Data to use -
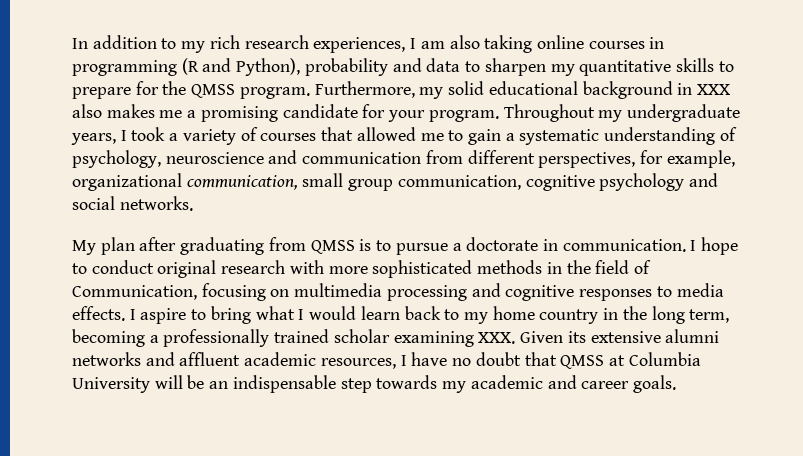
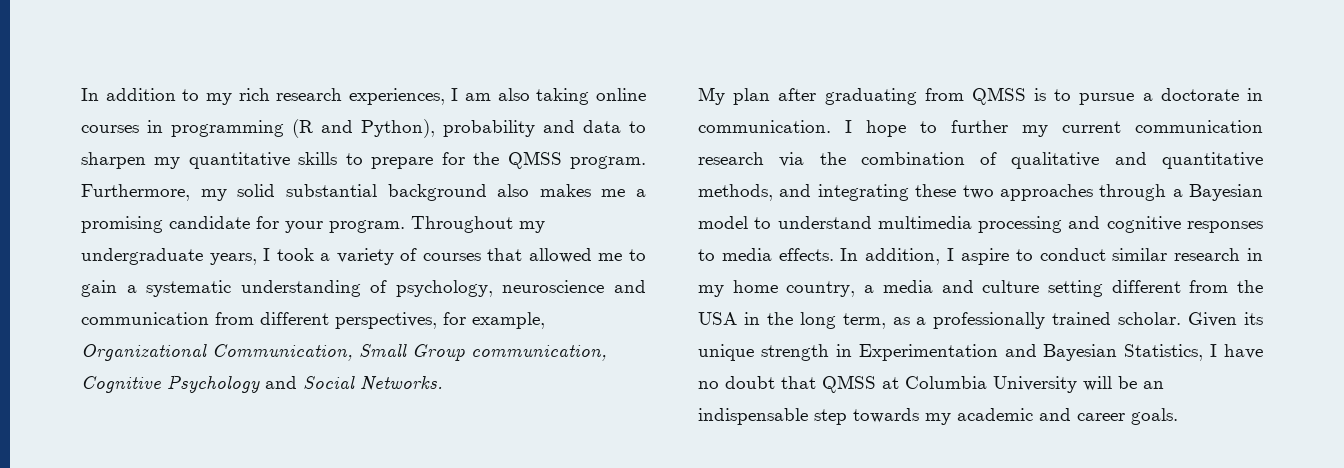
[488,81,730,99] educational background in XXX -> [285,184,487,201] substantial background
[72,173,719,191] [72,196,193,211] organizational communication, small group communication, cognitive psychology and social networks. -> [81,344,607,361] [81,375,443,393] Organizational Communication, Small Group communication, Cognitive Psychology and Social Networks.
[91,260,651,278] [72,283,290,301] conduct original research with more sophisticated methods in the field of Communication, focusing on -> [951,120,1263,137] [698,152,1263,169] [698,184,1263,201] [698,216,872,229] further my current communication research via the combination of qualitative and quantitative methods, and integrating these two approaches through a Bayesian model to understand
(125, 313) none -> [840,248,941,265] In addition,
[210,306,599,324] bring what I would learn back to my home country -> [1039,248,1263,261] [698,280,1263,297] [698,312,737,325] conduct similar research in my home country, a media and culture setting different from the USA
[72,329,145,347] becoming -> [892,317,910,325] as
[333,329,720,347] [72,352,396,369] scholar examining XXX. Given its extensive alumni networks and affluent academic resources, -> [1118,312,1263,327] [698,344,1204,361] scholar. Given its unique strength in Experimentation and Bayesian Statistics,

Task goal -
Copy out each line of the entries where the word "networks" is found.

Solution to this exercise -
[72,173,719,191] [72,196,193,211] organizational communication, small group communication, cognitive psychology and social networks. -> [81,344,607,361] [81,375,443,393] Organizational Communication, Small Group communication, Cognitive Psychology and Social Networks.
[333,329,720,347] [72,352,396,369] scholar examining XXX. Given its extensive alumni networks and affluent academic resources, -> [1118,312,1263,327] [698,344,1204,361] scholar. Given its unique strength in Experimentation and Bayesian Statistics,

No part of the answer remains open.